D-11)5 d0.2R(7) ] −+ −hn
When the size of the corner H formed on the object was examined using a light microscope, it was 0.21R for the electrode wire of the present invention, but the size of the corner H formed by the electrode wire of the present invention was 0.21R. The one using a pressed copper wire was slightly larger at 0.22R.

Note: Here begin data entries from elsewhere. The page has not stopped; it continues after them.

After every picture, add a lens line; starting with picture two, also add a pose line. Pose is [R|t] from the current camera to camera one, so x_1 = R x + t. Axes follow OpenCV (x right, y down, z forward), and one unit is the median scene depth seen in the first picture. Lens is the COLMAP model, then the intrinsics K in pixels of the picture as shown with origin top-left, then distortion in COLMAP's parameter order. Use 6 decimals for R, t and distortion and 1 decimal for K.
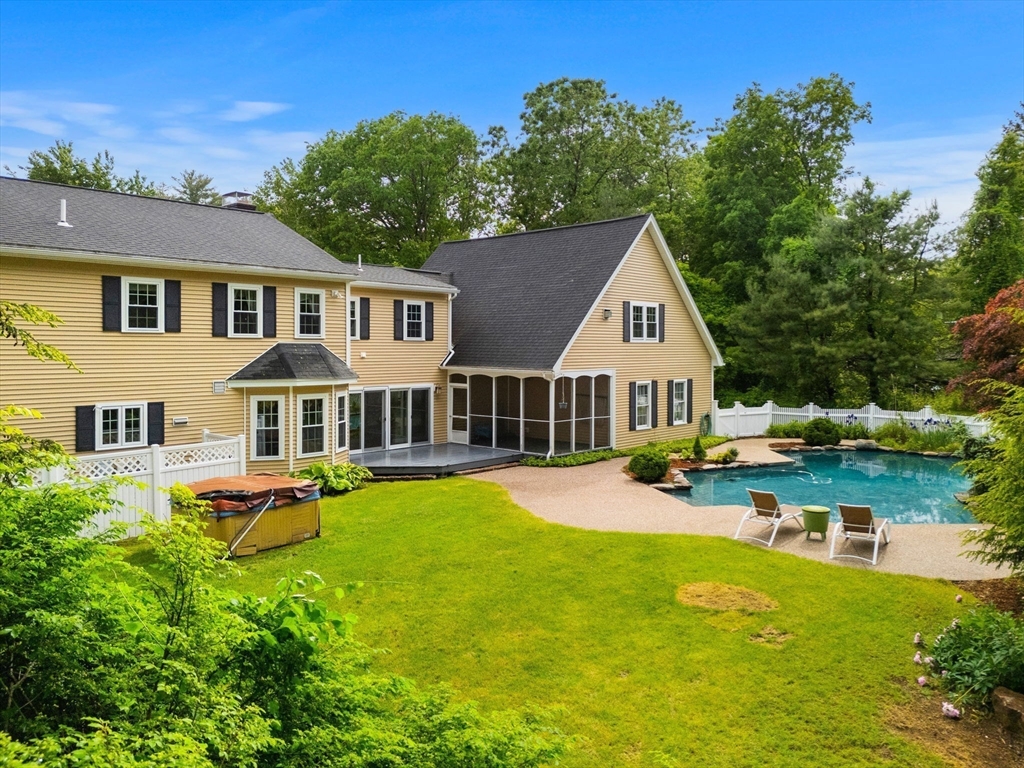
lens RADIAL K [[759.7, 0, 510.1], [0, 759.7, 356.7], [0, 0, 1]] dist [0.016819, -0.018969]
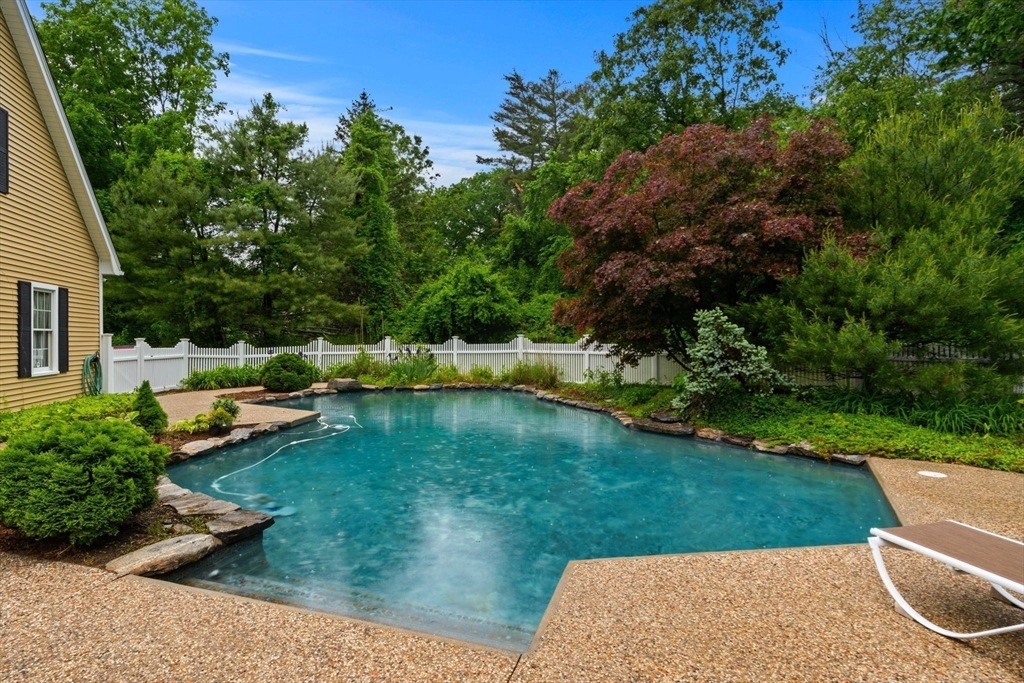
lens RADIAL K [[549.3, 0, 504.0], [0, 549.3, 348.0], [0, 0, 1]] dist [0.007088, -0.000090]
pose [[0.520754, -0.018589, 0.853504, 0.073545], [0.009965, 0.999827, 0.015695, 0.071632], [-0.853649, 0.000332, 0.520849, 0.575113]]
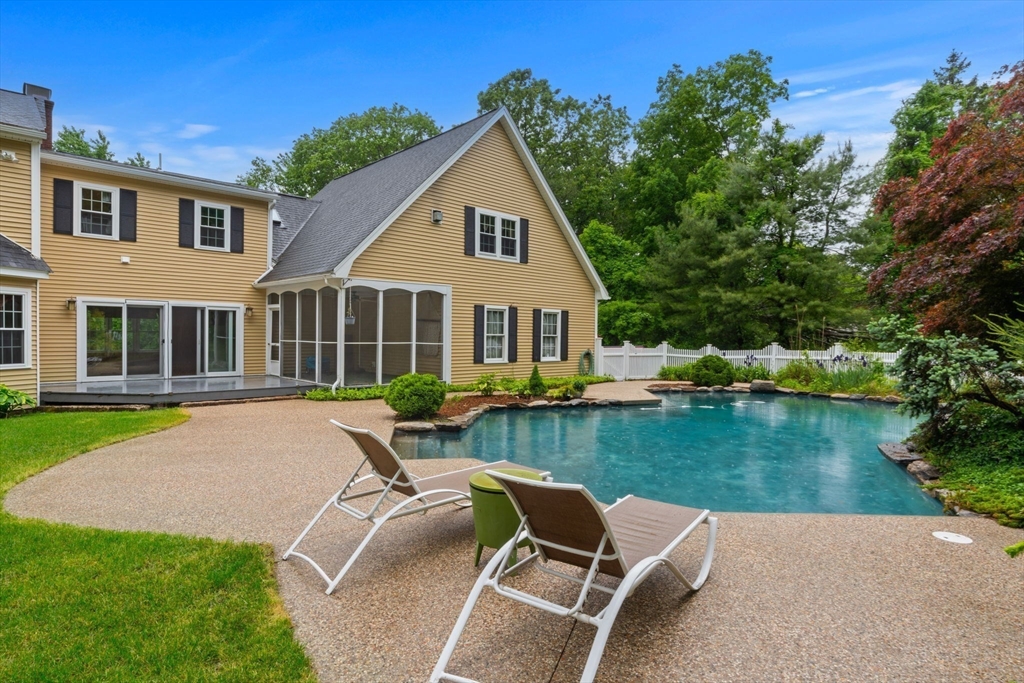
lens RADIAL K [[539.5, 0, 511.6], [0, 539.5, 345.8], [0, 0, 1]] dist [0.002415, 0.003152]
pose [[0.999064, 0.012184, -0.041503, 0.213479], [-0.011943, 0.999910, 0.006051, 0.071245], [0.041573, -0.005550, 0.999120, 0.390132]]
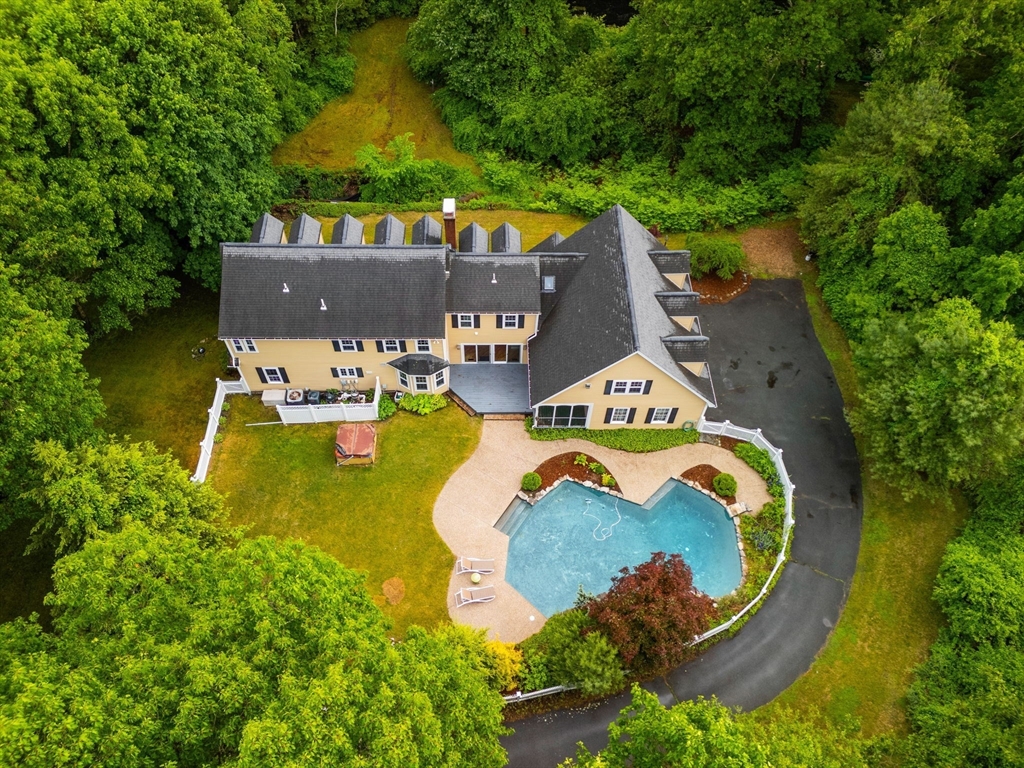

In addition, in order to elucidate why the machining speed of the zinc-coated brass wire with chromium oxide attached to the surface of the present invention increases, the electrode wire was gradually attached to the workpiece (SK[l-11). We conducted an experiment to find out where the discharge begins when the object is brought close to the object. The test was carried out under the conditions shown in Table 2, which showed that the distance between the workpiece and the electrode wire for the zinc-coated brass wire before chromium oxide was attached to the surface was 55. The discharge started at 1, but the zinc wave f! had chromium oxide deposited on its surface to a thickness of 800A. The brass wire did not start discharging until it got close to 30 tiles. From this, it is thought that the zinc-coated brass wire of the present invention with chromium oxide attached to its surface is subjected to electrical discharge machining with a smaller discharge gap than the zinc-coated brass wire, and as a result, it is exposed to spark discharge energy. It is thought that it can be efficiently consumed for melting and removing the workpiece.

[Effects of the Invention] By using the electrode wire of the present invention, by reducing the discharge gap, spark discharge energy can be efficiently consumed for melting and removing the workpiece, improving the discharge machining speed and finishing accuracy. Therefore, the machining efficiency of the electrical discharge machine can be significantly improved.

[Brief explanation of the drawing]

FIG. 1 is a cross-sectional view of an electrode wire according to the present invention. Figure 2 shows the effectiveness of the electrode wire according to the present invention, Figure 3 compares the processing results of the electrode wire according to the present invention and other electrode wires, and Figure 4 shows the effectiveness of the electrode wire according to the present invention. FIG. 5 is a cross-sectional view of the workpiece and the electrode wire during electrical discharge machining, and FIG. 5 is a cross-sectional view of the workpiece when the corner is rounded. FIG. 6 is an explanatory diagram showing vprp in Table 2. Figure 1 Figure 2 Figure 2 Sword - t'taV

Claims (4)

[Claims] (1) An electrode wire for wire electrical discharge machining, characterized in that the surface of the zinc or zinc alloy coating layer is coated with chromium oxide in a composite wire in which a zinc or zinc alloy coating layer is provided on the surface of the core material. (2) The electrode wire for wire electrical discharge machining according to claim 1, wherein the thickness of the chromium oxide is 100 to 1000 Å. (3) In manufacturing the above electrode wire for wire electrical discharge machining, the surface of the core material is galvanized, then cold worked by 80% or more, and then immersed or A method for manufacturing an electrode wire for wire electrical discharge machining, which is characterized by attaching chromium oxide to a galvanized surface by electrolysis. (4) The liquid composition of the sulfuric acid aqueous solution containing chromium ions is 5 g/l to 100 g/l of chromium ions and 5 g/l to 3 g/l of sulfuric acid.
4. The method for manufacturing an electrode wire for wire electrical discharge machining according to claim 3, characterized in that the content of the electrode wire is 0 g/l.